▶ **Excerpt provided**:
November 19, 1915: Labor activist Joe Hill is executed by firing squad at Sugar House Prison in Salt Lake City, Utah. He was 36 years old.
Born on October 7, 1879 as Joel Emmanuel Hägglund in Gävle, Sweden, he and his brother Paul immigrated to America in 1902. He went across the country, ending up in San Francisco, and was there when the 1906 earthquake hit.
In 1910, he took the name Joe Hillstrom, began working on the docks in the San Pedro section of Los Angeles, and joined the Industrial Workers of the World (IWW, a.k.a. "The Wobblies"). They were leftists, and were already celebrating labor in song. He took to this, and began writing poems and songs under the name Joe Hill, never knowing that he would be immortalized in song under that name.
In 1868, S. Fillmore Bennett and Joseph P. Webster wrote the Christian hymn "The Sweet By-and-By." It is mostly forgotten today. Better-remembered is Hill's parody of it, "The Preacher and the Slave":
Long-haired preachers come out every night
try to tell you what's wrong and what's right
but when asked, How 'bout something to eat?
they will answer in voices so sweet:
You will eat, bye and bye
in that glorious land above the sky.
Work and pray, live on hay
you'll get pie in the sky when you die.
Thus was coined the phrase "pie in the sky." And whenever Joe sang all 3 verses and 3 full choruses, his audience would respond, "And that's a lie!"
On January 10, 1914, Hill was working in the Silver King Mine in Park City, Utah, outside Salt Lake City. That night, John G. Morrison and his son Arling Morrison were killed in their grocery store in Salt Lake City by two armed intruders, masked in red bandanas. It had not been all that long since the days of the Wild West: Robert LeRoy Parker, a.k.a. Butch Cassidy, had committed his last robbery in his home State of Utah only 13 years earlier.
Nothing was stolen from the store, so the police first considered that the motive was revenge: John Morrison had been a police officer, and had enemies. There were 12 different people arrested before Hill was considered a suspect.
That same night, Hill met a doctor. He said he'd been shot in the chest, in an argument over a woman, though he wouldn't give her name. The doctor reported that Hill had a pistol with him. When his room at a boarding house was searched, a red bandana was found.
Hill denied killing the Morrisons. He denied ever having met them. The murder weapon was never found. The red bandana that was found proved nothing: Lots of men had one. There was no evidence that he was at the store that night. And four other men were treated for bullet wounds in Salt Lake City that night.
At his trial, the prosecution produced 12 eyewitnesses who said the killer resembled Hill. One was Merlin Morrison, age 13, son of one victim and brother of the other. At the trial, he identified Hill as the killer. But when originally question, Merlin said, "That's not him."
The jury took only a few hours to find Hill guilty. Hill appealed, but the Utah Supreme Court upheld the earlier verdict. Orrin Hilton, who represented him in the appeal, said, "The main thing the State had on Hill was that he was a Wobbly, and therefore sure to be guilty."
Hill never testified on his own behalf. A recent biographer has suggested that he saw himself worth more to the movement as a martyr than as a living songwriter and agitator. At any rate, the real killer of the Morrisons has never been identified.

▶ **The data**:
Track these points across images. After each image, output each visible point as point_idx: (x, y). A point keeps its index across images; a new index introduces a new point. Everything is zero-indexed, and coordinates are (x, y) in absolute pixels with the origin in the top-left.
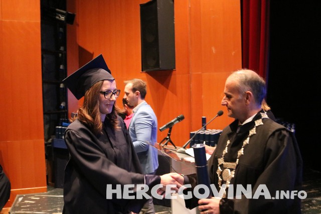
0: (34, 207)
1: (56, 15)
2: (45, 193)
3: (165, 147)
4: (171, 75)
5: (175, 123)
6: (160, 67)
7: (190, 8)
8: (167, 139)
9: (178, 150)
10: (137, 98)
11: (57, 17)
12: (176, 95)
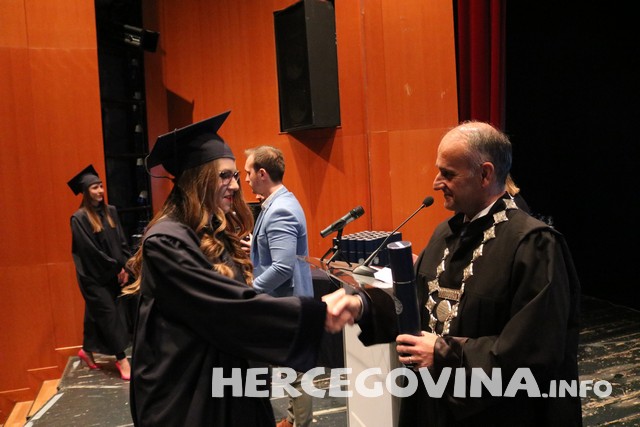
0: (102, 377)
1: (124, 37)
4: (334, 137)
6: (314, 122)
7: (364, 16)
11: (127, 40)
12: (343, 171)
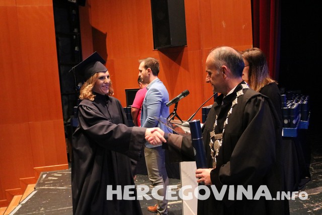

▶ **Study questions**:
1. Translate this sentence from the Joe Hill article into Spanish: "The jury took only a few hours to find Hill guilty."
2. Retype the passage of the Joe Hill article from "In 1868, S." to "when you die.".
The listing is not needed for any of these tasks.

▶ **Answers to each task**:
1. El jurado tardó solo unas pocas horas en declarar culpable a Hill.

2.
In 1868, S. Fillmore Bennett and Joseph P. Webster wrote the Christian hymn "The Sweet By-and-By." It is mostly forgotten today. Better-remembered is Hill's parody of it, "The Preacher and the Slave":
Long-haired preachers come out every night
try to tell you what's wrong and what's right
but when asked, How 'bout something to eat?
they will answer in voices so sweet:
You will eat, bye and bye
in that glorious land above the sky.
Work and pray, live on hay
you'll get pie in the sky when you die.